What is needed
Select and copy every line of the records that contains the string "sQuery", matching its case exactly.

** Start Material to process **

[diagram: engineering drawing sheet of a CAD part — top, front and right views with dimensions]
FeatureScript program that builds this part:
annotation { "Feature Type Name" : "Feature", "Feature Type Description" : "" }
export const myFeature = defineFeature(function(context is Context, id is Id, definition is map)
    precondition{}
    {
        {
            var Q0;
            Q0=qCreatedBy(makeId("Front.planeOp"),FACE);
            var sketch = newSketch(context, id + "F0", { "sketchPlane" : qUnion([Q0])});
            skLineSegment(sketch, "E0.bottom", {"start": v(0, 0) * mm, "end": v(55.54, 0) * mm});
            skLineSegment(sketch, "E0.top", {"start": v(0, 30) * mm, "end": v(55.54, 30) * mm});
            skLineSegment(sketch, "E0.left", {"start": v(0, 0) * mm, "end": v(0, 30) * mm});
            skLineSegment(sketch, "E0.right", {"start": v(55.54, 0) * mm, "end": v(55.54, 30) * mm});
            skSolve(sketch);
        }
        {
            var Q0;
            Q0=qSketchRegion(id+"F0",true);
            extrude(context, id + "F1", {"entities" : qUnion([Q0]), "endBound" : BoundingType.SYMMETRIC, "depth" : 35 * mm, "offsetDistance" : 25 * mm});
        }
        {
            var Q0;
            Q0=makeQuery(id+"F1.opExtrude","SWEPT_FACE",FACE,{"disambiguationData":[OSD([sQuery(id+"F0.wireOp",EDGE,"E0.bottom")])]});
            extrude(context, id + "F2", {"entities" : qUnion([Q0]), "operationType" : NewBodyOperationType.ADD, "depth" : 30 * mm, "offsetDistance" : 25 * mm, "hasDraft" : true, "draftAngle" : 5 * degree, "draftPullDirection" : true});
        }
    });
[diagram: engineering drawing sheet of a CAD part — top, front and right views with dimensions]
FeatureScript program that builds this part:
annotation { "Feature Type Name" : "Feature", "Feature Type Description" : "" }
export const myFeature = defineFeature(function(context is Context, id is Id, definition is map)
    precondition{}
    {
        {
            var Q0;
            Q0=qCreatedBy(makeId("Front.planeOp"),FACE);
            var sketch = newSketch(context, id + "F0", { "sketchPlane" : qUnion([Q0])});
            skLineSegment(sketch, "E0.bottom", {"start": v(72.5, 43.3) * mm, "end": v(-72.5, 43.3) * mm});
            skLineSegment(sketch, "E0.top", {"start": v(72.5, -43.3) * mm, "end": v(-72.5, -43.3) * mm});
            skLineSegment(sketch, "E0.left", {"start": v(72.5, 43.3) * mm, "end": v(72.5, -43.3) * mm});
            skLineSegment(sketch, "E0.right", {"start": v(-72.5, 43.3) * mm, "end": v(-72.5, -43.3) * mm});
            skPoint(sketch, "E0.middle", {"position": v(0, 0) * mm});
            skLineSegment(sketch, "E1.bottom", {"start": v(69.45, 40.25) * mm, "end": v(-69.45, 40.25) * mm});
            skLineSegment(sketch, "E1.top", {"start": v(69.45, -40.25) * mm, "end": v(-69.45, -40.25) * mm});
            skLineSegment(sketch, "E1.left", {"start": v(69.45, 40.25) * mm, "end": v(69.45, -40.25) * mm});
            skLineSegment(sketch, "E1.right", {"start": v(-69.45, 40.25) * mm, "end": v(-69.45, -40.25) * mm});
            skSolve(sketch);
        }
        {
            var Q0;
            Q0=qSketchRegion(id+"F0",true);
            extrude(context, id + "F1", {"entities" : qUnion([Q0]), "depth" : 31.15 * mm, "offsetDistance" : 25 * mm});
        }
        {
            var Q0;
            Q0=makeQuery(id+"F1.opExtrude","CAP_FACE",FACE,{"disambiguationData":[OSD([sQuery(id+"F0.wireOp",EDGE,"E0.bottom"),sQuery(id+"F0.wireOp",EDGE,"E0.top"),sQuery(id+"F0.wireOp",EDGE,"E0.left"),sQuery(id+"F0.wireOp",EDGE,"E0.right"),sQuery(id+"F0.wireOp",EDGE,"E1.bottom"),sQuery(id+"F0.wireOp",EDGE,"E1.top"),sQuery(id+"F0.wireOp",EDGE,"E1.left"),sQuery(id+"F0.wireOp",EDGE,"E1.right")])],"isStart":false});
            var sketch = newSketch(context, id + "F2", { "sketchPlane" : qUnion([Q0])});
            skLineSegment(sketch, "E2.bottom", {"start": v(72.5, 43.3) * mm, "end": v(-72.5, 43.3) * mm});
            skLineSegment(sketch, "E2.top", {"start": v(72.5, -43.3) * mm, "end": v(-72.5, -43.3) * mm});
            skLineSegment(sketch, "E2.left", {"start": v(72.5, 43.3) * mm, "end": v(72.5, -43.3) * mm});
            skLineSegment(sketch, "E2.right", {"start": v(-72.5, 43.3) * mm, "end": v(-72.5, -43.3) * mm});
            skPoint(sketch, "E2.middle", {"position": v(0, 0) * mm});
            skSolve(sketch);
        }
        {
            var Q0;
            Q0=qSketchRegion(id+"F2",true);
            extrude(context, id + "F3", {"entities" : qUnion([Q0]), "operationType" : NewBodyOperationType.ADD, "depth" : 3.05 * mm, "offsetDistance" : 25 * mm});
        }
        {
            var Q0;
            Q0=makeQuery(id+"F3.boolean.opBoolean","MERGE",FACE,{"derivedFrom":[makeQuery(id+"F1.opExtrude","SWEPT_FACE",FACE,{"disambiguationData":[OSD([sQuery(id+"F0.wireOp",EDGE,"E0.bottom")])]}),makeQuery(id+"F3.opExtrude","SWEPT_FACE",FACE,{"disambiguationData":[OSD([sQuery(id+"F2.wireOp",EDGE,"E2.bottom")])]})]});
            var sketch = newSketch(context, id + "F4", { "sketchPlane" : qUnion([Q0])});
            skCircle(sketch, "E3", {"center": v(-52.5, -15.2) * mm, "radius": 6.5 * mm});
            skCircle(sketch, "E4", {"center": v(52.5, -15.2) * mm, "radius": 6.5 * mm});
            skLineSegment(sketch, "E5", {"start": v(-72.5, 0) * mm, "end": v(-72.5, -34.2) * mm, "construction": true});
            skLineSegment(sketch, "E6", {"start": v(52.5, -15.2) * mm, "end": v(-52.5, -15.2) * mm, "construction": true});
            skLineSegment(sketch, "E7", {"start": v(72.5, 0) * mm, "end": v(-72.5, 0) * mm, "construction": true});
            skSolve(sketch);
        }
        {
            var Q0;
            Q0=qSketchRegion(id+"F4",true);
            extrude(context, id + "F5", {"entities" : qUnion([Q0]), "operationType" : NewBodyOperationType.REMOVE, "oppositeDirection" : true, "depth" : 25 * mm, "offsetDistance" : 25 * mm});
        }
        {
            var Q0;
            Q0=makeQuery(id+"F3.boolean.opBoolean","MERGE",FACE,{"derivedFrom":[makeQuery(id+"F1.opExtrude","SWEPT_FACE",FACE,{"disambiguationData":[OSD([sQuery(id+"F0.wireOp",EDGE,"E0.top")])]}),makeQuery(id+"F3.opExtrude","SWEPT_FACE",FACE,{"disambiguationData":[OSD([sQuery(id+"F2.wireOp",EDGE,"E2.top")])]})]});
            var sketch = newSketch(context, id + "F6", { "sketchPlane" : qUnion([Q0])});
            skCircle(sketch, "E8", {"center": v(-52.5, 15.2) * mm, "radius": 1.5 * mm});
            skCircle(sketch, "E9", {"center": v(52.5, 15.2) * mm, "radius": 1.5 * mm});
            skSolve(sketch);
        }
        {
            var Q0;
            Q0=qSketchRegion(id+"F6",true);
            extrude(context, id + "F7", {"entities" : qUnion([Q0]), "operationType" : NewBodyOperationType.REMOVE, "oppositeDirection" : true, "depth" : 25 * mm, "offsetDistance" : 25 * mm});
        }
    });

** End Material to process **

Exercise answer
            Q0=makeQuery(id+"F1.opExtrude","SWEPT_FACE",FACE,{"disambiguationData":[OSD([sQuery(id+"F0.wireOp",EDGE,"E0.bottom")])]});
            Q0=makeQuery(id+"F1.opExtrude","CAP_FACE",FACE,{"disambiguationData":[OSD([sQuery(id+"F0.wireOp",EDGE,"E0.bottom"),sQuery(id+"F0.wireOp",EDGE,"E0.top"),sQuery(id+"F0.wireOp",EDGE,"E0.left"),sQuery(id+"F0.wireOp",EDGE,"E0.right"),sQuery(id+"F0.wireOp",EDGE,"E1.bottom"),sQuery(id+"F0.wireOp",EDGE,"E1.top"),sQuery(id+"F0.wireOp",EDGE,"E1.left"),sQuery(id+"F0.wireOp",EDGE,"E1.right")])],"isStart":false});
            Q0=makeQuery(id+"F3.boolean.opBoolean","MERGE",FACE,{"derivedFrom":[makeQuery(id+"F1.opExtrude","SWEPT_FACE",FACE,{"disambiguationData":[OSD([sQuery(id+"F0.wireOp",EDGE,"E0.bottom")])]}),makeQuery(id+"F3.opExtrude","SWEPT_FACE",FACE,{"disambiguationData":[OSD([sQuery(id+"F2.wireOp",EDGE,"E2.bottom")])]})]});
            Q0=makeQuery(id+"F3.boolean.opBoolean","MERGE",FACE,{"derivedFrom":[makeQuery(id+"F1.opExtrude","SWEPT_FACE",FACE,{"disambiguationData":[OSD([sQuery(id+"F0.wireOp",EDGE,"E0.top")])]}),makeQuery(id+"F3.opExtrude","SWEPT_FACE",FACE,{"disambiguationData":[OSD([sQuery(id+"F2.wireOp",EDGE,"E2.top")])]})]});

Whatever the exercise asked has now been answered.